Oh Lord.  What just happened. 

Monday, February 4, 2013

Ladies Nigh a la Demon Tail

I had a ladies gathering this past Saturday lovers.  Twas great, minus the fact that your Mama was stung four times by the demon tail.  At first it looked as if my womb crew wasn't going to show.  Jessica and Alina arrived and tu'Papa was hanging with me.  I invited him to stay.  Thank Baby Jesus I did just that, for I was sitting there chatting it up with the lovely Stefanie when I reached my left hand around to see what was bugging my back.  Sting on my pinkie, sting on my wrist.  I immediately know it is a Demon Tail and turn my back to the Captain and say

"I think I just got stung by a scorpion."

He of course didn't believe me, until I turned my back to him and he screamed like a 5 year old.  He took a plate to squish it on my back.  It proceeded to sting me two more times on my back.  2 inches from my spine.  Ahhh, good stuff.  All of the ladies were so damn fabulous.  Grabbing me icepacks and Advil and such.  Love them.  Jessica's cousin Alina kept a fresh glass of wine in my hand at all times.  Between the wine, icepack, and advil I was great. 

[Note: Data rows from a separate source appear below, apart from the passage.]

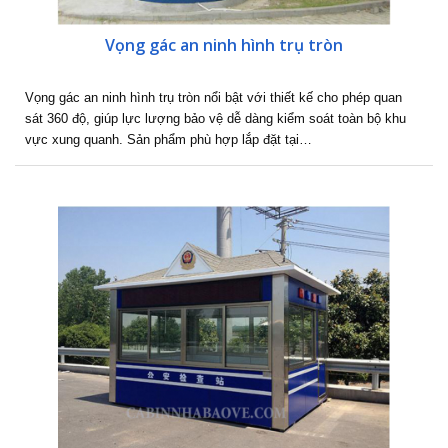
Vọng gác an ninh hình trụ tròn
Vọng gác an ninh hình trụ tròn nổi bật với thiết kế cho phép quan
sát 360 độ, giúp lực lượng bảo vệ dễ dàng kiểm soát toàn bộ khu
vực xung quanh. Sản phẩm phù hợp lắp đặt tại…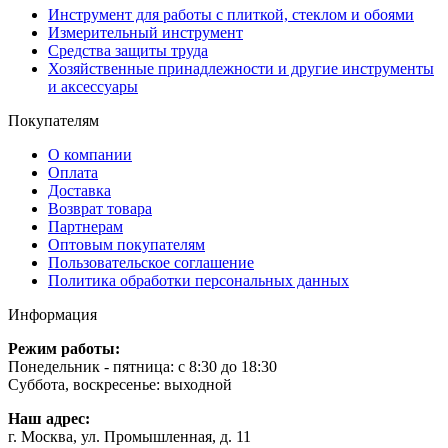
Инструмент для работы с плиткой, стеклом и обоями
Измерительный инструмент
Средства защиты труда
Хозяйственные принадлежности и другие инструменты
и аксессуары
Покупателям
О компании
Оплата
Доставка
Возврат товара
Партнерам
Оптовым покупателям
Пользовательское соглашение
Политика обработки персональных данных
Информация
Режим работы:
Понедельник - пятница: с 8:30 до 18:30
Суббота, воскресенье: выходной
Наш адрес:
г. Москва, ул. Промышленная, д. 11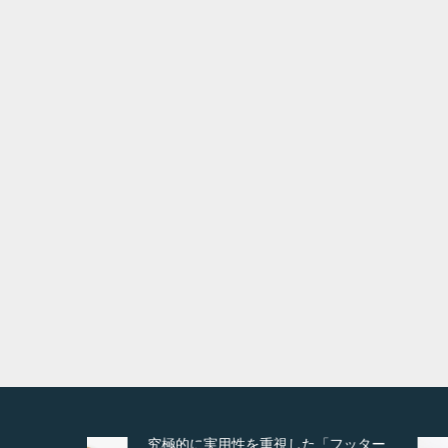
水道のつまり修理（トイレ）
水
Detail
Visit
Detail
Vis
Detail
Visit
Deta
フッター
高度な広告管理機能を搭載。広告のラ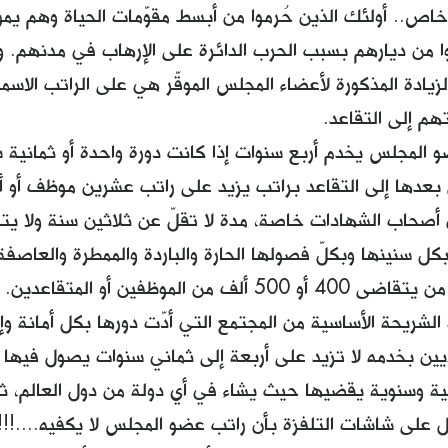
ص.. أولئك الذين حُرموا من أبسط مقوّمات الحياة وهم يموت
وا من ديارهم بسبب الحرب الدائرة على الإرهاب في مدنهم.
الزيادة المذكورة لأعضاء المجلس الموقّر هي على الراتب الاس
هم إلى التقاعد.
 المجلس يخدم أربع سنوات إذا كانت دورة واحدة أو ثمانية س
ال بعدها إلى التقاعد براتب يزيد على راتب عشرين موظف أو 
بكل سنينها وبكلّ فصولها الحارة والباردة والممطرة والعاصفة ل
رمقه، ومنهم من يتقاضى 400 أو 500 ألف من الموظفين 
 الشريحة الأساسية من المجتمع التي أدّت دورها بكل أمانة
يين بخدمه لا تزيد على أربعة إلى ثماني سنوات يصول فيها
ة وسنوية يقضيها حيث يشاء في أي دولة من دول العالم، ثم
ل على شاشات التلفزة بأن راتب عضو المجلس لا يكفيه....!!!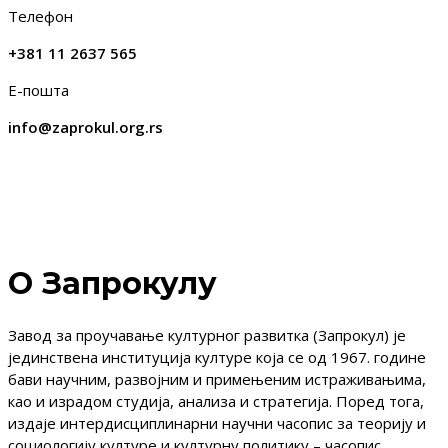
Телефон
+381 11 2637 565
Е-пошта
info@zaprokul.org.rs
О Запрокулу
Завод за проучавање културног развитка (Запрокул) је
јединствена институција културе која се од 1967. године
бави научним, развојним и примењеним истраживањима,
као и израдом студија, анализа и стратегија. Поред тога,
издаје интердисциплинарни научни часопис за теорију и
социологију културе и културну политику – часопис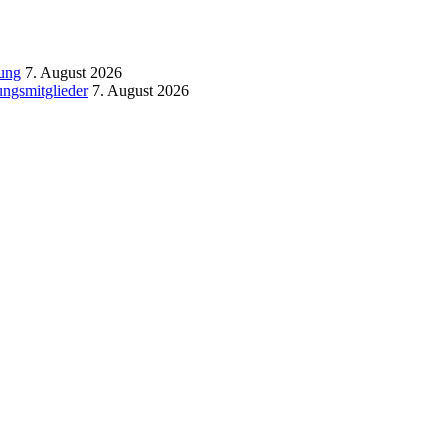
tung
7. August 2026
ngsmitglieder
7. August 2026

The rest of the evening passed with great food, talk of kids, meeting new friends, yoga, etc.  I thoroughly enjoyed myself and need to stay on top of organizing these things. 

Friday, February 1, 2013

Skin Cancer Part 1

Yesterday I took Uncle Danny to his skin Cancer surgery.  I will post pictures in a sec with all of the details.  Let me first write what happened in the lobby.

Danny turns his head toward me, gets a little misty eyed, and says,

"Whenever I'm around you I smell my dad."